→ GIVEN DATA
--- START ---

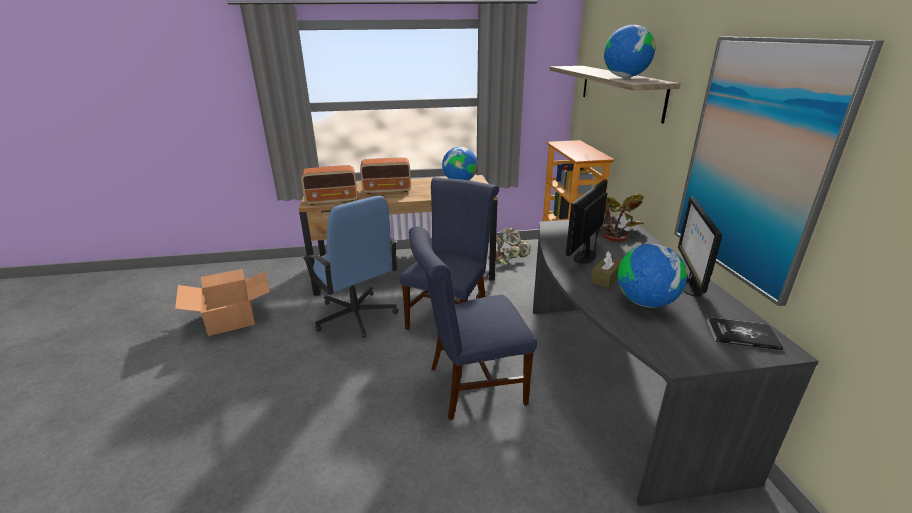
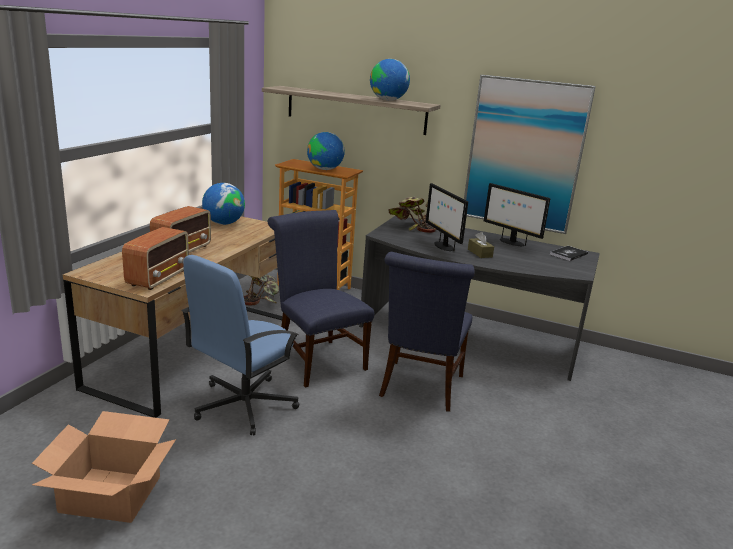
camera: 60 degrees left, 5 degrees down
blue office chair [302,196,398,338] -> blue office chair turned 135 degrees clockwise [181,255,299,435]
globe [617,244,687,308] -> globe moved to [307,132,345,170]

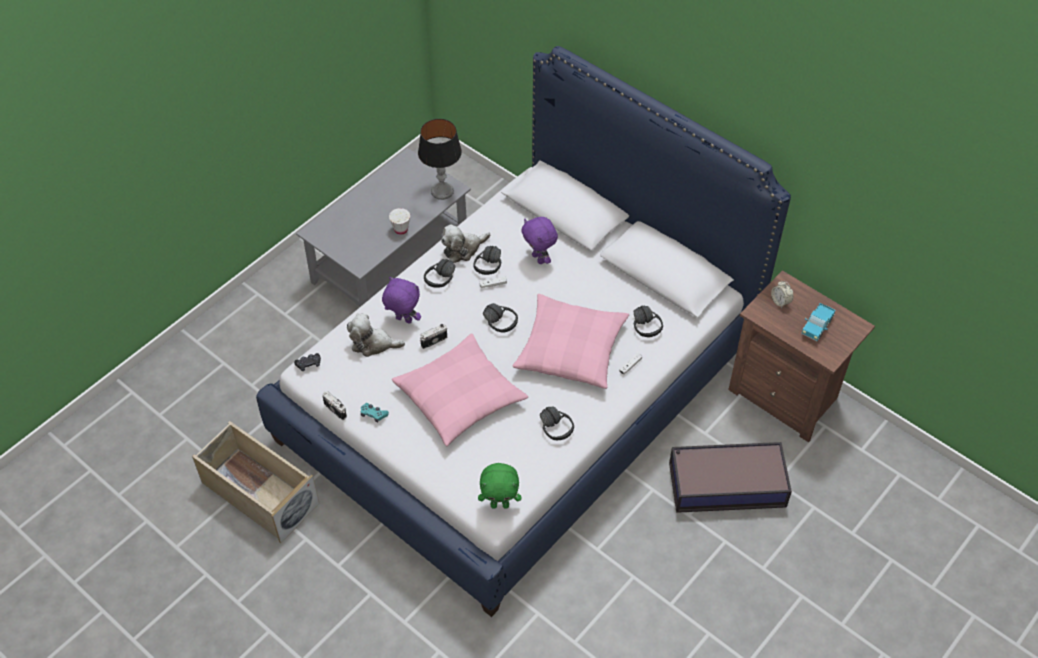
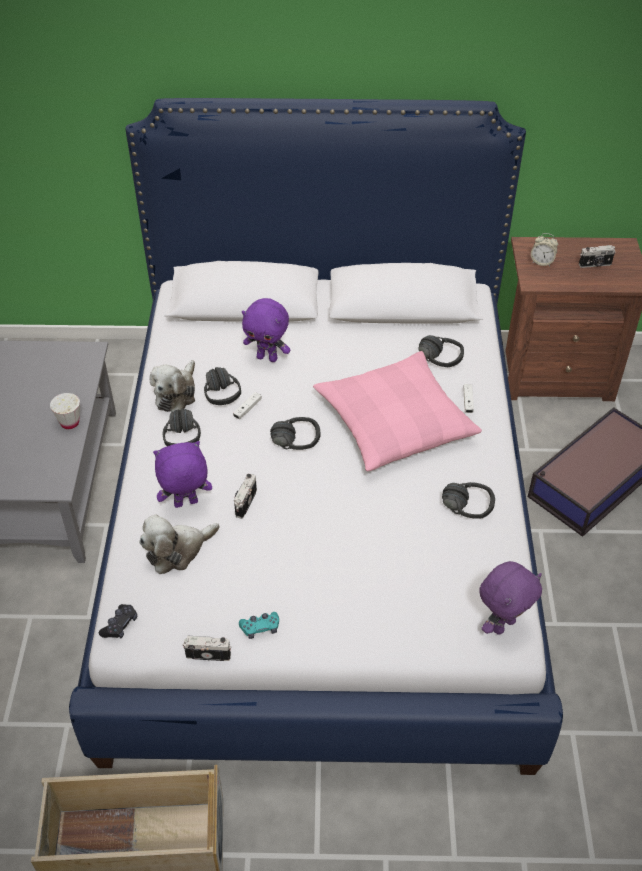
camera: 40 degrees left, 5 degrees down
pink pillow [392,333,528,446] -> none
table lamp [418,119,462,200] -> none
green plush toy [478,463,521,509] -> purple plush toy [479,561,542,635]
toy truck [801,303,835,341] -> camera [579,245,616,268]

--- END ---

→ WHAT THE EXERCISE ASKS
Pictures stay out of the copy, while everything else in the records above goes in exactly as written.

→ SOLUTION FOR THIS EXERCISE
camera: 60 degrees left, 5 degrees down
blue office chair [302,196,398,338] -> blue office chair turned 135 degrees clockwise [181,255,299,435]
globe [617,244,687,308] -> globe moved to [307,132,345,170]

camera: 40 degrees left, 5 degrees down
pink pillow [392,333,528,446] -> none
table lamp [418,119,462,200] -> none
green plush toy [478,463,521,509] -> purple plush toy [479,561,542,635]
toy truck [801,303,835,341] -> camera [579,245,616,268]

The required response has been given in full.